▸ TASK TO CARRY OUT
Output the items from the line with "phylum: Chordata" to the line with "scientific name: Empidonomus varius" as a two-column CSV headed field and value, one row per item. Put each item's text in field and its answer in value, each in its own quoted field with any line breaks replaced by spaces.

— begin EXCERPTED RECORDS —

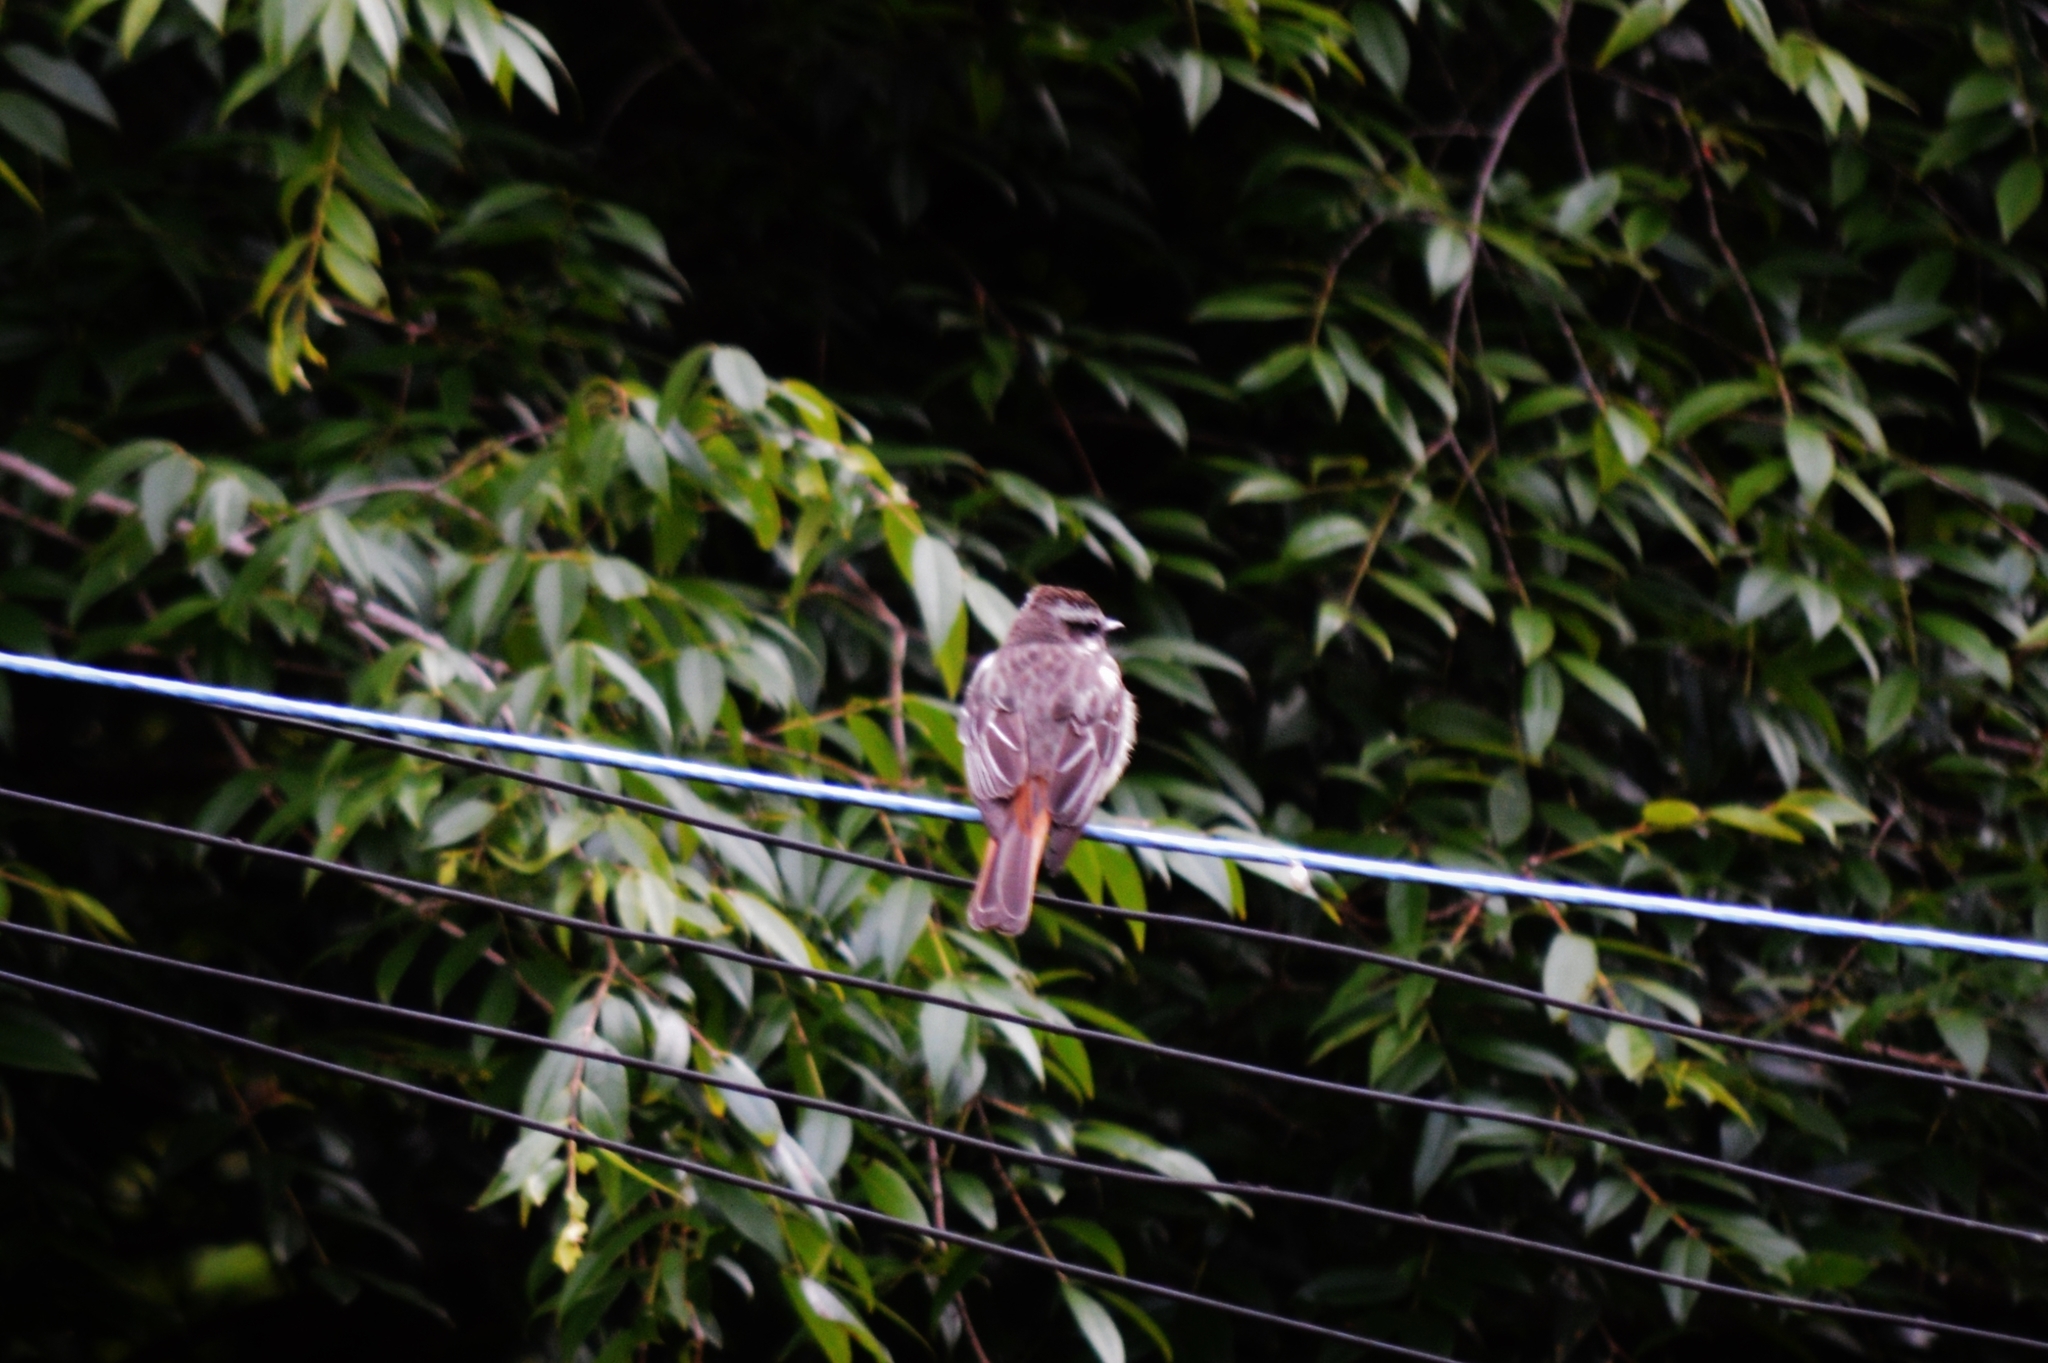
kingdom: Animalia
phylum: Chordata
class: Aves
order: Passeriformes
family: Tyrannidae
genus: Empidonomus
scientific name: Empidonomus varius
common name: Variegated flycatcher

— end EXCERPTED RECORDS —
— begin EXCERPTED RECORDS —

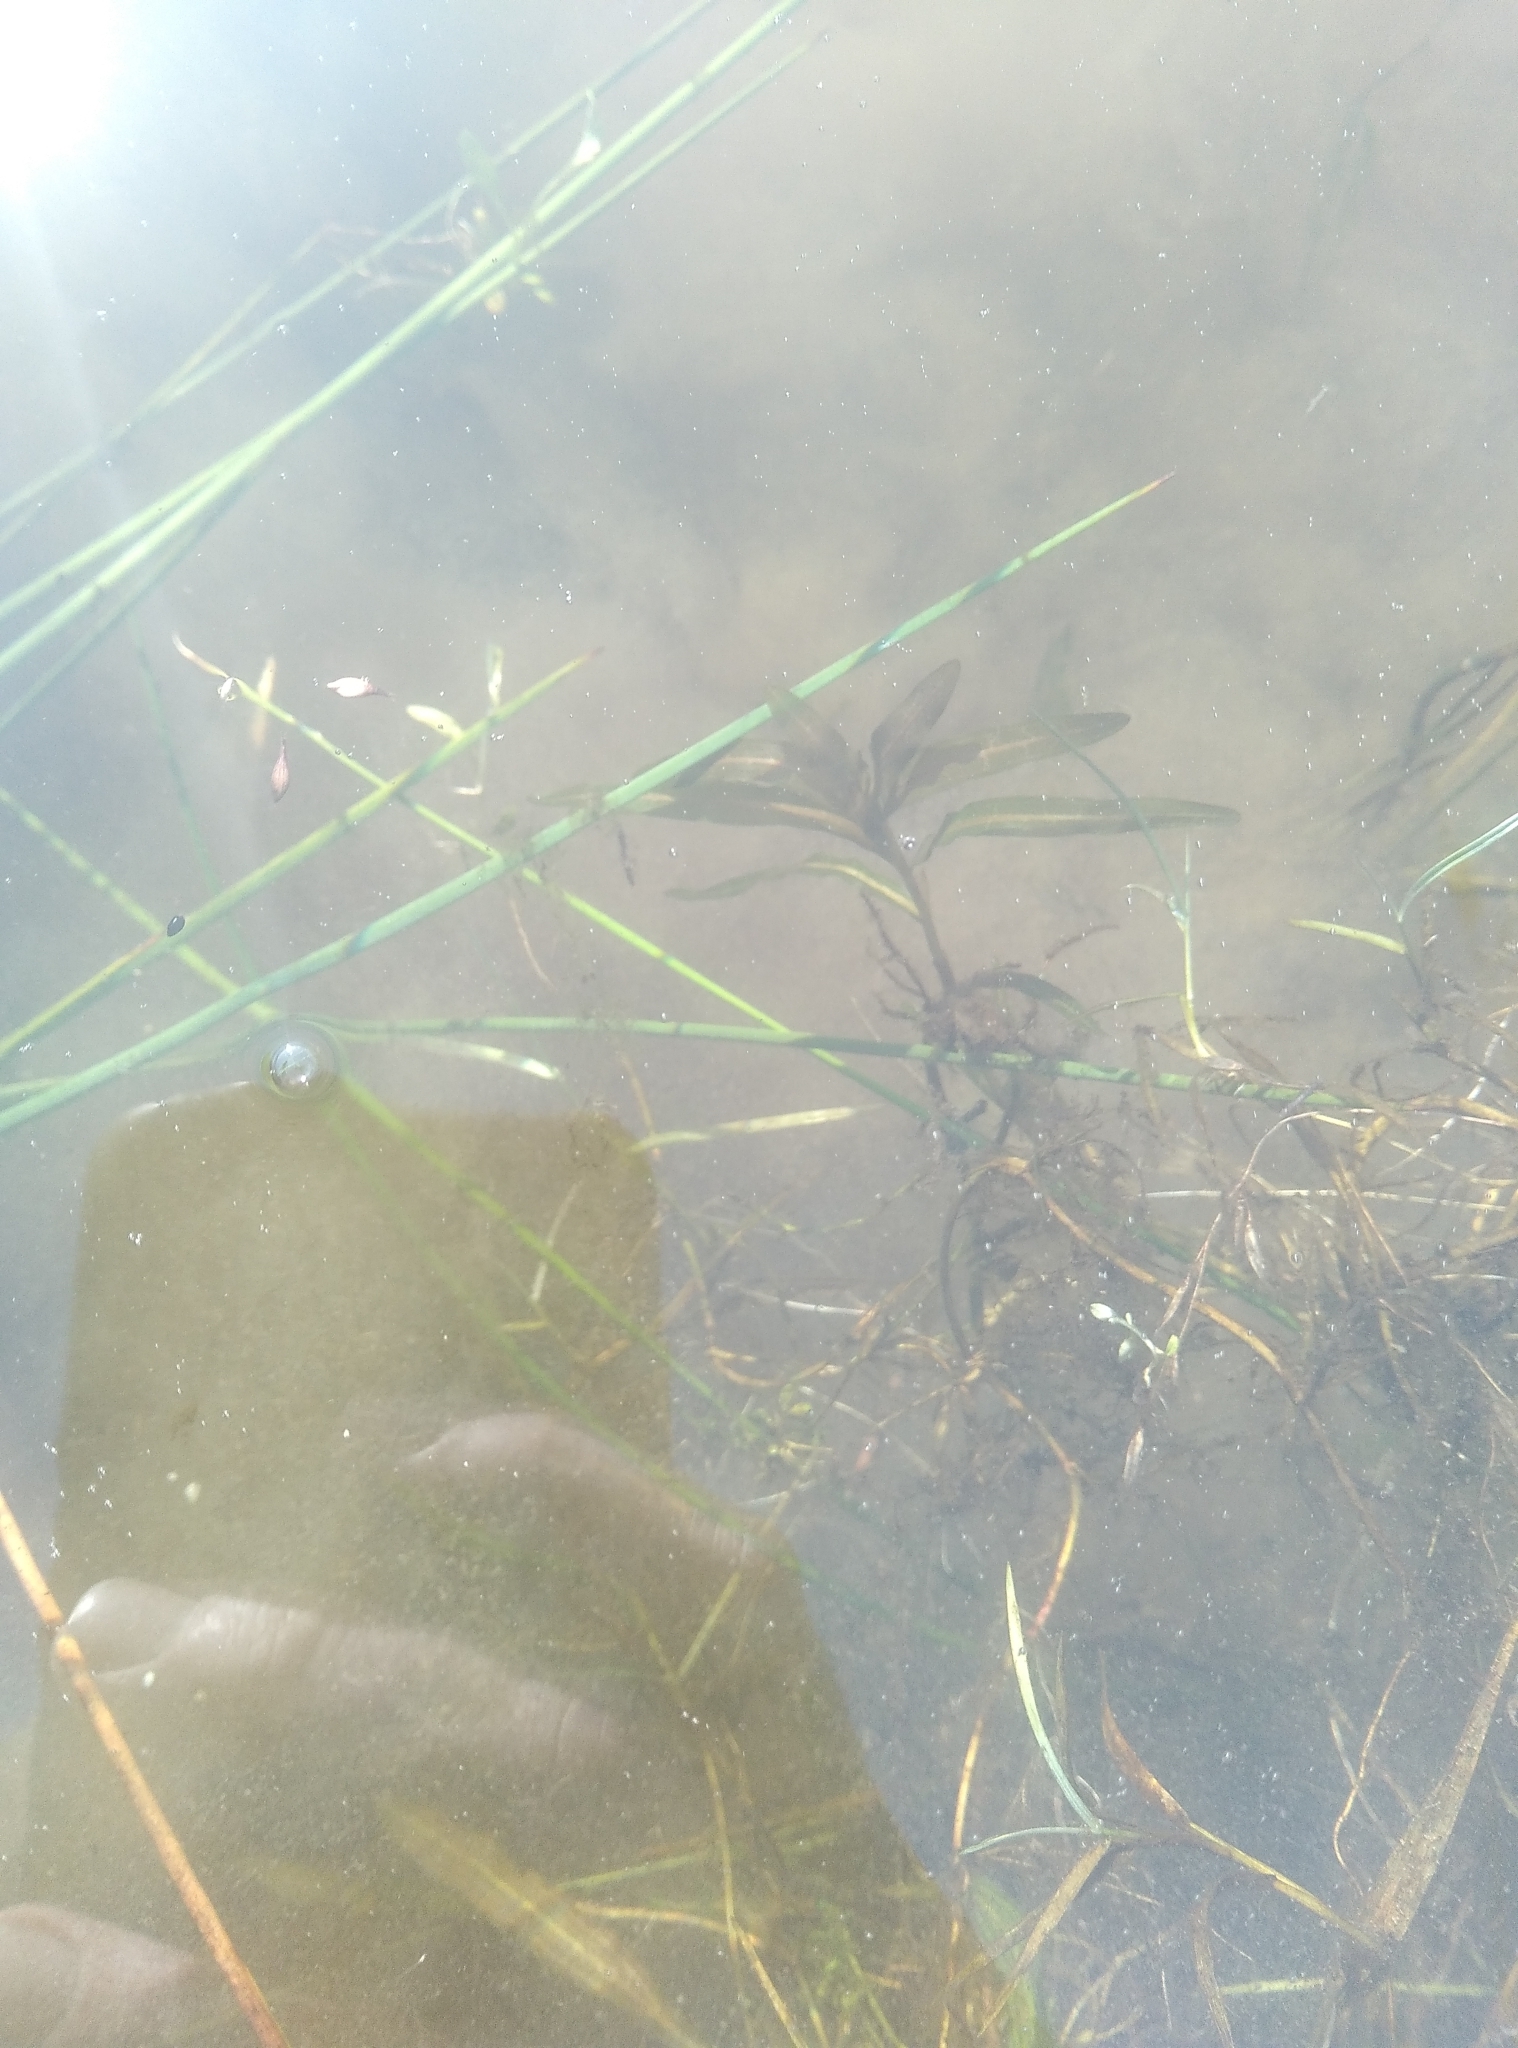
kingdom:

— end EXCERPTED RECORDS —
— begin EXCERPTED RECORDS —

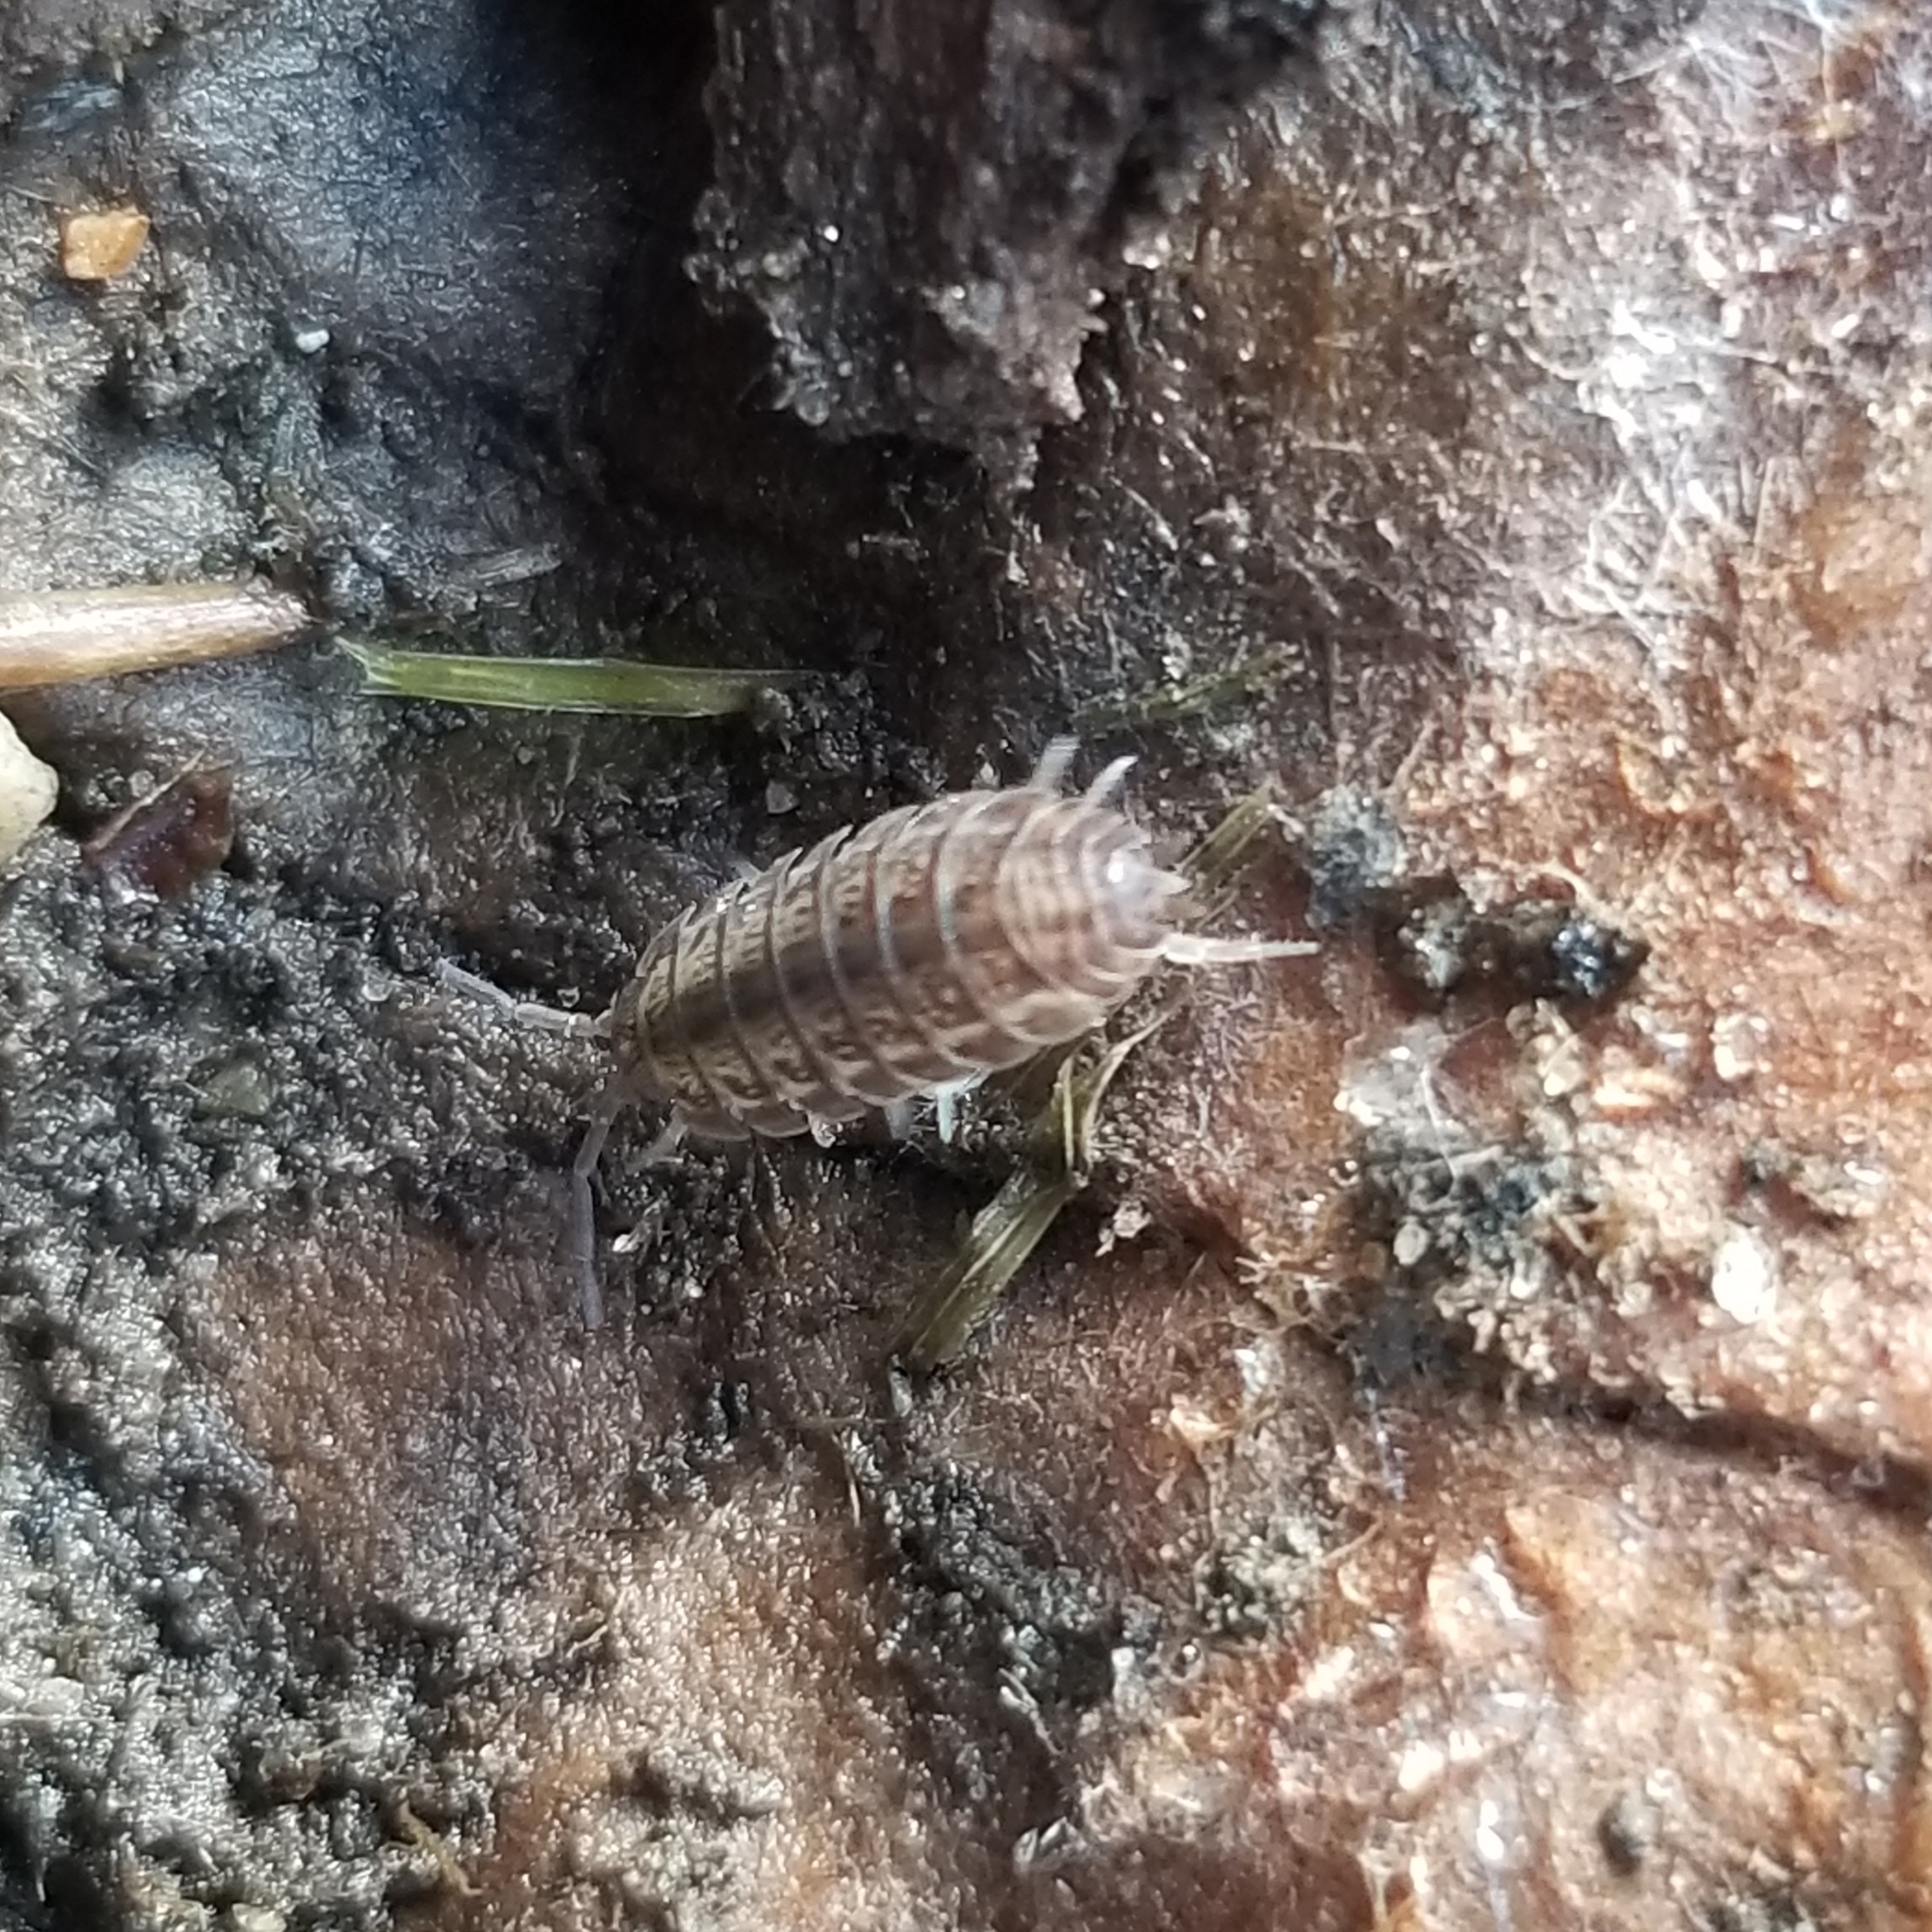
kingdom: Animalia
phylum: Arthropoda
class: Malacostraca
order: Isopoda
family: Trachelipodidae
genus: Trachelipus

— end EXCERPTED RECORDS —

▸ ANSWER
field,value
"phylum:","Chordata"
"class:","Aves"
"order:","Passeriformes"
"family:","Tyrannidae"
"genus:","Empidonomus"
"scientific name:","Empidonomus varius"